Qu’est-ce qui vous enthousiasme actuellement ?
« J’essaye de m’enthousiasmer pour des petites choses. Des moments passés en famille, avec des amis, une balade en forêt. Pour un livre, un film qui me questionne, qui me rassure. Pour une rencontre. Je cherche de l’apaisement dans un monde qui ne tourne pas rond.
Au niveau professionnel, je travaille sur mon premier film documentaire, Rester Vivants, et c’est très grisant de découvrir un nouveau mode d’expression. Une nouvelle manière de raconter des histoires. C’est un horizon de possibles qui s’élargit d’un coup… »
Quelque chose à pointer du doigt dans votre métier ?
« La dictature des formats, le manque d’exigence. Je suis mal à l’aise avec cette idée de “public lambda” qui ne peut pas comprendre la complexité, la nuance. J’ai l’impression qu’on sous-estime les gens, qu’on les prend trop souvent pour des cons. Alors que lors de ma toute petite expérience sur l’exposition et le livre Génération Tahrir au Musée de la photographie de Charleroi, j’ai eu des retours très forts de personnes qui à la base ne s’intéressent pas nécessairement à l’Égypte ou à la photo, mais qui ont appris des choses et ont eu envie d’aller plus loin. J’ai étudié le journalisme parce que c’était un contre-pouvoir, un métier merveilleux pour raconter le monde mais aussi un outil essentiel pour élever le niveau de débat dans la société, pour découvrir l’autre. »
Un moment d’indignation : envers qui, envers quoi ?
« Les médias, car c’est mon milieu professionnel.

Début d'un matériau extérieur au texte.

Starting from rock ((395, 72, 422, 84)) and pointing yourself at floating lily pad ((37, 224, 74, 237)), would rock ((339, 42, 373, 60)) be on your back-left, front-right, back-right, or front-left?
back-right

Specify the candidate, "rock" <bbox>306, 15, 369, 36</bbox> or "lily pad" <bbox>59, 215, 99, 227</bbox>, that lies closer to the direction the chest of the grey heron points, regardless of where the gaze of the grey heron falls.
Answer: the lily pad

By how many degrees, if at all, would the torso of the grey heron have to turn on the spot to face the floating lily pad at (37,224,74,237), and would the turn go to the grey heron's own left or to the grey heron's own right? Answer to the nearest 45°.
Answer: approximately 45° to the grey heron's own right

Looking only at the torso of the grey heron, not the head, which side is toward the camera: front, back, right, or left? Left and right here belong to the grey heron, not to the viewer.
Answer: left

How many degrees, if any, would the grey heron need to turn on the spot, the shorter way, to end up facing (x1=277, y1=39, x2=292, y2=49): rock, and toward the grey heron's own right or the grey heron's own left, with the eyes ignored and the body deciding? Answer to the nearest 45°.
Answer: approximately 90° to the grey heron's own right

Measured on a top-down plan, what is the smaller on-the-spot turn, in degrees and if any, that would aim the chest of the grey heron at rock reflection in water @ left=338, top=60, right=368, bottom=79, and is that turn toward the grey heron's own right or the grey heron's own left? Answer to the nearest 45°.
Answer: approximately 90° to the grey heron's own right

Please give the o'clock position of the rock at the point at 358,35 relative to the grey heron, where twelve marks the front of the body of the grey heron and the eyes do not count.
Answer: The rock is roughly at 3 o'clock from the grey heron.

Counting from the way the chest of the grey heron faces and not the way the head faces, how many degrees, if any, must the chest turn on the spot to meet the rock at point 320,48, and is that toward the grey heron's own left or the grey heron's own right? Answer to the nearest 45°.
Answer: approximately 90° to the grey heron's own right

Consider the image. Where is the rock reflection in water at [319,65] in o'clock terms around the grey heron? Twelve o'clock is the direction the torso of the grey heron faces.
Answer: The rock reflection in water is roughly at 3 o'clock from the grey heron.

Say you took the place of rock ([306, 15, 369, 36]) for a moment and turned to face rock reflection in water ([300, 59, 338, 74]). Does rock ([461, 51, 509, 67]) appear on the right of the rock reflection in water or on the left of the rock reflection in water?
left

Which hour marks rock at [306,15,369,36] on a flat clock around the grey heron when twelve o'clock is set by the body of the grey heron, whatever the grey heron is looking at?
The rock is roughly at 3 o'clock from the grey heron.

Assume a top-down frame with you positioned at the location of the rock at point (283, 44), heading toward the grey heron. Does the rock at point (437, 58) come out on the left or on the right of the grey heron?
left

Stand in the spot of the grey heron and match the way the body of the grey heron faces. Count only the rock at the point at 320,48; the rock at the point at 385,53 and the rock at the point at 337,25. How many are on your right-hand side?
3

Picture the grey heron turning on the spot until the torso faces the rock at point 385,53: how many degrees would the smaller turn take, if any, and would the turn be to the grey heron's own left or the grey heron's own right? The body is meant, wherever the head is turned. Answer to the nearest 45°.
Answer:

Je parle de manière générale des médias, bien sûr, et heureusement il y a des exceptions mais de plus en plus rares. Je pense que les médias sont en partie responsables de la crise du vivre ensemble que nous traversons.
Les causes évoquées pour justifier le manque de rigueur, le manque de couverture médiatique, sont très souvent budgétaires. Mais je pense que nous sommes tous journalistes, individuellement responsables de ce que nous publions, racontons… Nous devrions être plus critiques envers nous-mêmes, ne pas négliger l’influence que nous pouvons avoir. Je pense par exemple qu’une information erronée, déformée alimente fortement les théories du complot, la crise de confiance dans l’État. »
Avec qui, avec quoi vous sentez-vous en lien ?
« Je me sens en lien avec la jeunesse égyptienne. Je me sens extrêmement attachée à l’Égypte, à la langue et la culture arabe. Et je voudrais modestement participer à créer un autre récit sur le monde arabe et musulman. Je me sens en lien aussi avec ma famille, avec mes origines carolos dont je suis très fière. »
Qu’est-ce qui titille votre curiosité ?
« Les autres, le monde. Je suis particulièrement curieuse… Je ne saurais pas être exhaustive ici. »
Dès ses premiers projets documentaires, la journaliste et photographe Pauline Beugnies témoigne d’une démarche humaine et engagée. Dans axelle, nous avons publié plusieurs de ses images et reportages, notamment celui sur les femmes du Bangladesh brûlées à l’acide. Après le Congo, l’Albanie ou encore la Palestine, l’envie de connaître les autres mène Pauline Beugnies en Égypte où elle restera cinq ans. Elle est d’ailleurs sur place lorsque les manifestations éclatent en janvier 2011. Elle suit alors de près les acteurs et actrices de la révolution. Rentrée au pays, Pauline Beugnies continue de s’intéresser à l’Égypte et au monde arabe « dans l’idée d’établir des ponts, de déconstruire les stéréotypes ». Elle a ainsi cosigné en 2013 un web documentaire Sout el Shabab, la voix des jeunes et, en 2016, un ouvrage Génération Tahrir dont les images ont été exposées au Musée de la photographie de Charleroi. Son premier film documentaire Rester Vivants sera projeté en avant-première le 21 janvier à Charleroi.